(Text passage begins)
Author: Anna Martin. Why does it always rain on me? Watching the weather. Connected, Level 3, 2012, pages 21–23

This resource illustrates how a Connected article can be used to provide opportunities for students to strengthen their capability to make sense of representations in the context of science.

Curriculum Aims and AOs

The Nature of Science strand

Aim

Achievement objectives relevant to this resource

Communicating in science

Develop knowledge of the vocabulary, numeric and symbol systems, and conventions of science and use this knowledge to communicate about their own and other’s ideas.

L3 & 4:

Engage with a range of science texts and begin to question the purposes for which these texts are constructed.

Planet Earth and Beyond

Aim

Achievement objectives relevant to this resource

Interacting systems

Investigate and understand that the geosphere, hydrosphere, atmosphere, and biosphere are connected via a complex web of processes.

L3 & 4:

Investigate the water cycle and its effects on climate, landforms and life.

Learning focus

Students explore what different representations show and why that particular representation was used.

Learning activity

This article is about rain patterns in Wellington, and promotes the idea that we need data over a period of time before we can start claiming trends in the rainfall patterns.  The article itself gives plenty of pointers for the sorts of questions to ask students.

Adapting the resource

This activity could be carried out before reading the article to focus on the ideas that:

  • a data set tells a story, and that it is important to understand what that story is
  •  the writer chooses the best way to show the data to tell their story.

You will need:

Cards of the table and three graphs without titles if working in groups, or display blown up versions if working with the whole class.

Cards with the four titles.

  1. Ask students to put in order of the least amount of time the table and graphs cover to the most.
    • How do you know?
    • What don't we know?
  2. Give out cards with the titles and ask students to match to the right graph.
    • How did you decide which title goes with which table or graph?
    • What extra information do the titles give?
  3. Look at the two bar graphs.
    • What story is each telling?
    • What can you see easily? [The pattern.]
    • What can’t you tell from the graphs? [Examples: how much of the day it rained, if it was cold, if it was rainier than the week before, what the next week's rain might be, if the middle of September every year has about the same rainfall, what the weather was like in other places.]
    • Why do you think the writer chose to use a bar graph here?
  4. Look at the table.
    • What story is it telling?
    • What can you see easily? [Lots of detail.]
    • What can’t you easily see? [The pattern.]
    • Why do you think the writer chose to use a table here?
  5. Look at the line graph.
    • What story is it telling?
    • What can you see easily? [Comparison between the years.]
    • What can’t you easily see? [Rainfall for individual days and months, i.e., the detail.]
    • Why do you think the writer chose to use a line graph here?

Read and discuss the article to confirm students' ideas.  

What’s important here?
(Text passage ends)
(Source material begins)
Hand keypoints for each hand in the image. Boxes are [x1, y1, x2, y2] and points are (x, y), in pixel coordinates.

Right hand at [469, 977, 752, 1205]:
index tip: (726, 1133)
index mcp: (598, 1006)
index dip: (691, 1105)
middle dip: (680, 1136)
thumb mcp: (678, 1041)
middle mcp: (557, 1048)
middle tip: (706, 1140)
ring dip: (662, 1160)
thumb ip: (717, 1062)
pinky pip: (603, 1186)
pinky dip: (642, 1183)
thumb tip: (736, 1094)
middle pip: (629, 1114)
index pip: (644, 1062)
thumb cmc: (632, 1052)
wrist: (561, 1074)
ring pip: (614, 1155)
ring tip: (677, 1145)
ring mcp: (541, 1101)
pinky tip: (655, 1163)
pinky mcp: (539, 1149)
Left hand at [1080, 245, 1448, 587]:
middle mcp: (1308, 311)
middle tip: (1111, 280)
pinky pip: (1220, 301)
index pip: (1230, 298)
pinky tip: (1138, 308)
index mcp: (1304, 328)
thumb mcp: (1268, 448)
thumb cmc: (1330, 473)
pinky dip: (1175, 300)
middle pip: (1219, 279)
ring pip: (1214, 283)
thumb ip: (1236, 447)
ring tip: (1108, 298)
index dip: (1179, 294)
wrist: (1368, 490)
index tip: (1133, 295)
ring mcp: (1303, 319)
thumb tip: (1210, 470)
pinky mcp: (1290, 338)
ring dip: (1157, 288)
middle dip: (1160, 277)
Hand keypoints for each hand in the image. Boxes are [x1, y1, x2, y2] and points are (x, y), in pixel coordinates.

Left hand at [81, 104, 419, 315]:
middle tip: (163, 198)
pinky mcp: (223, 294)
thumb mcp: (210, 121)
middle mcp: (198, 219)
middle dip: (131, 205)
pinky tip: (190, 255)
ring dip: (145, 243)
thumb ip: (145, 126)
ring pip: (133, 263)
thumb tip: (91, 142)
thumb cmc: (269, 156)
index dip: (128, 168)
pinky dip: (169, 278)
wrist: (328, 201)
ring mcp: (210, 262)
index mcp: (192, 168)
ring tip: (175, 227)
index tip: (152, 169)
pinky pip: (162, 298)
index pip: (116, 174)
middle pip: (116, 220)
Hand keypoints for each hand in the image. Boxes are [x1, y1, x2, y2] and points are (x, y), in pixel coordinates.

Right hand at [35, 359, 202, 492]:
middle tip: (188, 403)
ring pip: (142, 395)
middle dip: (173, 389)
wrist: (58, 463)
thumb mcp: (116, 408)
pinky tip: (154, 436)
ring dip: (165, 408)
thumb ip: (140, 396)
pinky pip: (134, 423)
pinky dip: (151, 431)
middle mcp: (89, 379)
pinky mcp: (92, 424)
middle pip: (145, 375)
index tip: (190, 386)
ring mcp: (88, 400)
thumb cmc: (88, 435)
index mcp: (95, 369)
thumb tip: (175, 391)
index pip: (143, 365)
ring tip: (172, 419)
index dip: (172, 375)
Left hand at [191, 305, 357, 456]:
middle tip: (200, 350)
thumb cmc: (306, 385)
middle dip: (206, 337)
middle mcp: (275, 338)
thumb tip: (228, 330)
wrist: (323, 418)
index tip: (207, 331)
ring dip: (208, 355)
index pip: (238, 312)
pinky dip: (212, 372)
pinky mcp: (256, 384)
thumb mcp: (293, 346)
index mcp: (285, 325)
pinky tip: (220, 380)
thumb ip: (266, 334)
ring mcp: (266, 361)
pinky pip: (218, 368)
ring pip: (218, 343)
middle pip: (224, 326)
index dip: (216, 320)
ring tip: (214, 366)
(Source material ends)
[Actions to take]
a. Answer these about the teaching resource:
(i) Which city's rain patterns is the article about?
(ii) How many graphs go on the cards along with the table?
(iii) On which pages of Connected does the article appear?
b. Can you write out the teaching resource between "Planet Earth and" and "web of processes.", inclusive, switching "geosphere" to "lithosphere"?
The listing isn't needed for any of this.

[Per-task outputs]
a.
(i) Wellington
(ii) Three
(iii) Pages 21–23

b.
Planet Earth and Beyond

Aim

Achievement objectives relevant to this resource

Interacting systems

Investigate and understand that the lithosphere, hydrosphere, atmosphere, and biosphere are connected via a complex web of processes.